(Stored data entries)
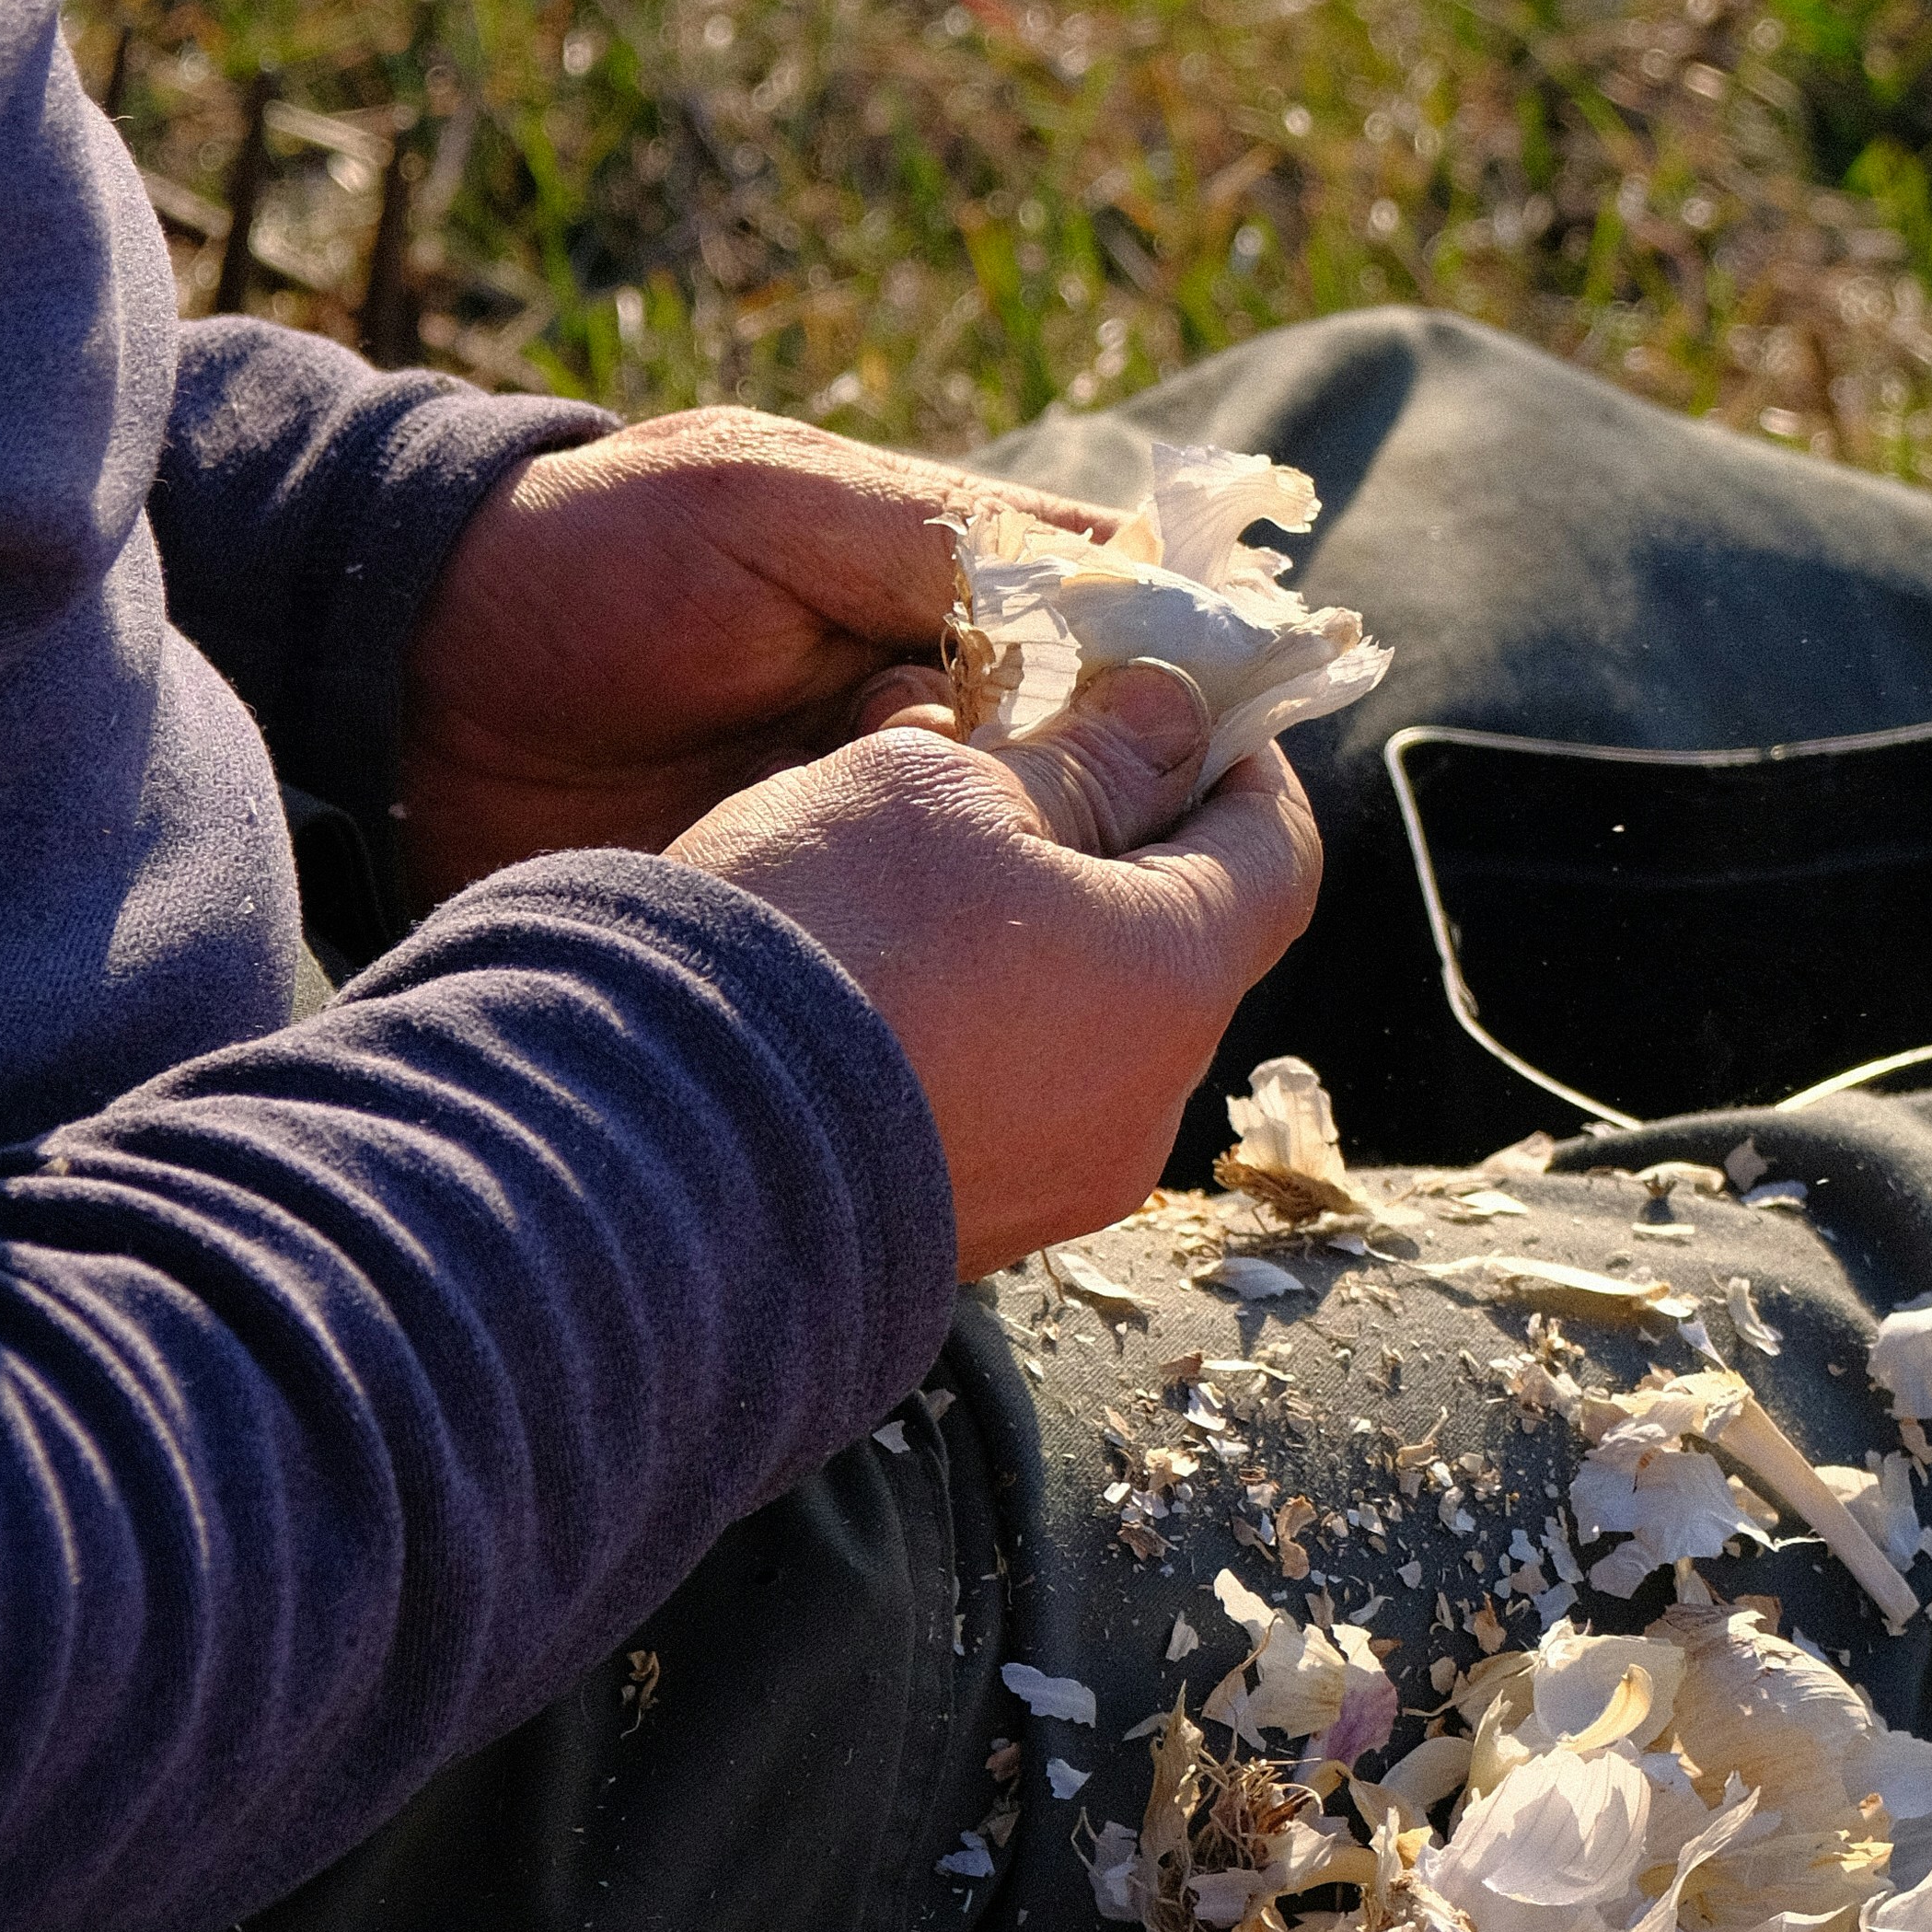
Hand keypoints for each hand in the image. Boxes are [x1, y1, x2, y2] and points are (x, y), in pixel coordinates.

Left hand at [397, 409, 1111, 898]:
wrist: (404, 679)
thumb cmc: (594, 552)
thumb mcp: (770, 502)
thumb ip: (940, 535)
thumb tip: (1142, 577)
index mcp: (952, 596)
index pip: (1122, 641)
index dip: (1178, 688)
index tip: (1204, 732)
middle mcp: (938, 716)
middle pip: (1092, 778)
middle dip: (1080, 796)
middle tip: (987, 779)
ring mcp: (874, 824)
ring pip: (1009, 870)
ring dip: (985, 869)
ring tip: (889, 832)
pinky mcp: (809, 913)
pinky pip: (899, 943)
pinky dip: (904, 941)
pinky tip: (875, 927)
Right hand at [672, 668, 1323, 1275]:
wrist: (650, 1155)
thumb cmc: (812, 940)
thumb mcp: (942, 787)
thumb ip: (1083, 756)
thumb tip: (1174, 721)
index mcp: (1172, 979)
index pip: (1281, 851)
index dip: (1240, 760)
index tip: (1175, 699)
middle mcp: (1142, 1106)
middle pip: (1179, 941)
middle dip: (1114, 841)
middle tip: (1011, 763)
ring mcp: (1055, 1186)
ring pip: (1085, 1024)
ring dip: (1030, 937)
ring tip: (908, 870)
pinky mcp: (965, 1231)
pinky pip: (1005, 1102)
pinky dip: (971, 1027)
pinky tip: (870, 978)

(ACTIVITY) Copy the entries exactly. No pictures.

(ANSWER BOX)
Hand keypoints for each hand in the image. Boxes are [x1, y1, x2, y2] and points are (x, y), in pixel coordinates.

Left hand at [397, 409, 1111, 898]:
wrist: (404, 679)
thumb cmc: (594, 552)
thumb mcp: (770, 502)
thumb ip: (940, 535)
thumb tip: (1142, 577)
index mcp: (952, 596)
index pip: (1122, 641)
index dip: (1178, 688)
index tip: (1204, 732)
middle mcp: (938, 716)
middle pip: (1092, 778)
middle dip: (1080, 796)
middle tip: (987, 779)
ring mcp: (874, 824)
ring pip: (1009, 870)
ring dip: (985, 869)
ring tip: (889, 832)
pinky mcp: (809, 913)
pinky pip: (899, 943)
pinky dip: (904, 941)
pinky tip: (875, 927)
Right hand at [672, 668, 1323, 1275]:
wrist: (650, 1155)
thumb cmc: (812, 940)
thumb mcp: (942, 787)
thumb ip: (1083, 756)
thumb tip: (1174, 721)
index mcp: (1172, 979)
index pip: (1281, 851)
index dip: (1240, 760)
index tip: (1175, 699)
middle mcp: (1142, 1106)
middle pip: (1179, 941)
middle dip: (1114, 841)
middle tip: (1011, 763)
ring mcp: (1055, 1186)
ring pip: (1085, 1024)
ring dip: (1030, 937)
ring tip: (908, 870)
pinky mcp: (965, 1231)
pinky pip: (1005, 1102)
pinky dip: (971, 1027)
pinky tip: (870, 978)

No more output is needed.